## To-do item:
Edit the entries by replacing "Previous Rank" with "Prior Rank" and reproduce every line with nothing else changed.

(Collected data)
--
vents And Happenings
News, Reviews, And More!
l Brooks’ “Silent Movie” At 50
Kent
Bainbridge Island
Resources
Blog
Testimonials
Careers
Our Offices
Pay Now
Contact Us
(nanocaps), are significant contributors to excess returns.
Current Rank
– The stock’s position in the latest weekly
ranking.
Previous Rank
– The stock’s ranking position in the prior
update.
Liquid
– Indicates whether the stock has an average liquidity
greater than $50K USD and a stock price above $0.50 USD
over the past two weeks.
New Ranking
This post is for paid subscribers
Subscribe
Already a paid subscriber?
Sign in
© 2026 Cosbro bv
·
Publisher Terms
--
## Reply:
vents And Happenings
News, Reviews, And More!
l Brooks’ “Silent Movie” At 50
Kent
Bainbridge Island
Resources
Blog
Testimonials
Careers
Our Offices
Pay Now
Contact Us
(nanocaps), are significant contributors to excess returns.
Current Rank
– The stock’s position in the latest weekly
ranking.
Prior Rank
– The stock’s ranking position in the prior
update.
Liquid
– Indicates whether the stock has an average liquidity
greater than $50K USD and a stock price above $0.50 USD
over the past two weeks.
New Ranking
This post is for paid subscribers
Subscribe
Already a paid subscriber?
Sign in
© 2026 Cosbro bv
·
Publisher Terms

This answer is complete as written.